Gradually the stars of that side take to the stage through the evening. Jake Wright earns particular praise from his former Manager (“Is it ten contracts I’ve given you now?” he asks. “Central part of everything we achieved”), while Ryan Clarke gets grief from EVERYONE for scoring an OG at Wembley. “I liked to keep it interesting and some people in the room just told me they made money because they had both teams to score,” he laughs.

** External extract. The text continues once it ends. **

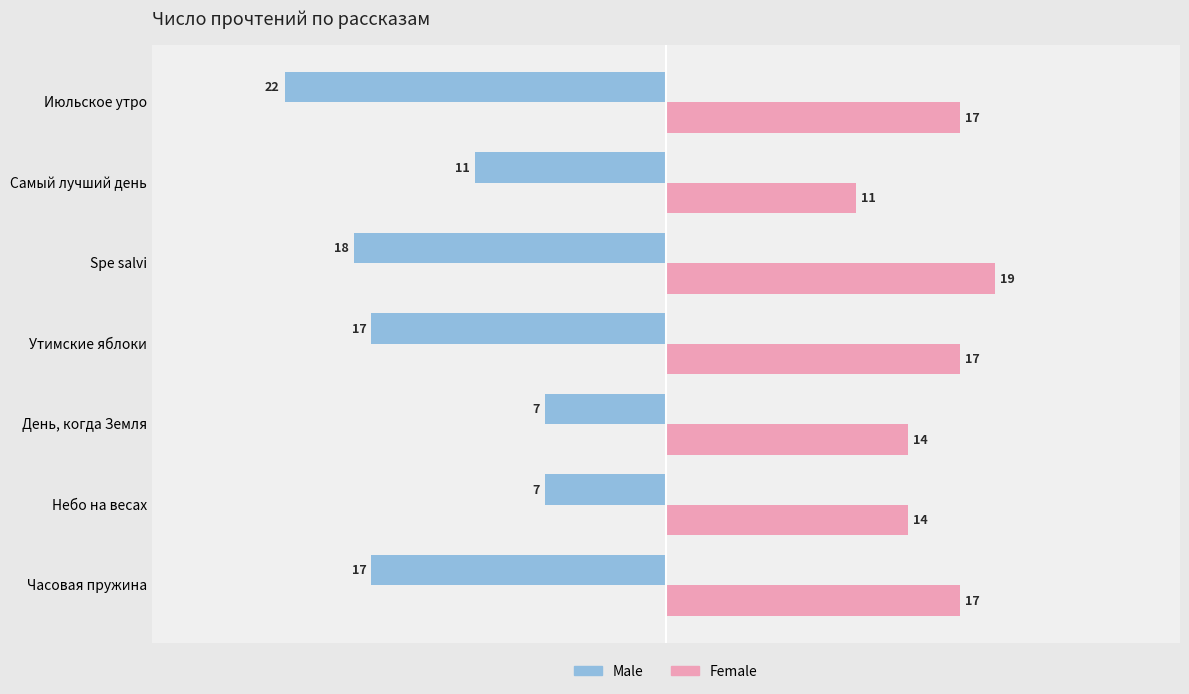

What is the total value across all series at Июльское утро?

-5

Stevie Kinniburgh talks about the camaraderie during the course of that season, something which shines through and is picked up on by Assistant Manager Micky Lewis, whose Coronavirus solution is only to hug everyone for half the usual time.

There are a LOT of hugs. My favourite takes place away from the 200 guests. Adam Chapman has been so nervous that he had, shall we say, “over hydrated” and is sitting in the dark in the downstairs bar. “I love everyone in that room,” he tells me as we sit in darkness, “but there are just too many memories and I can’t go in. I’ll come back another time though,” he promises.

There are absences. “The Queen has finally caught up with the King,” says a message from Billy ‘Elvis’ Turley, who is on jury service. Others are on work duty and that’s right because this is not a star set of big-time Charlies. They were in the conference, not on top flight wages.

“We picked up captains and leaders,” Chairman Kelvin Thomas tells us, “but they are all fantastic people and the bond we had was amazing”.

James Constable, currently making the transition from playing to the next phase of his life, sums it up: “Matt Greenpicked up an injury,” he tells me, “and didn’t want to drive three hours here then three hours back tonight. He is gutted and I said I’d drive up, pick him up and drive him back after, but it’s just too far.”

That. I think, speaks volumes about an extraordinary group of people who I am proud to call friends. Ten years down. That friendship will be going for much longer.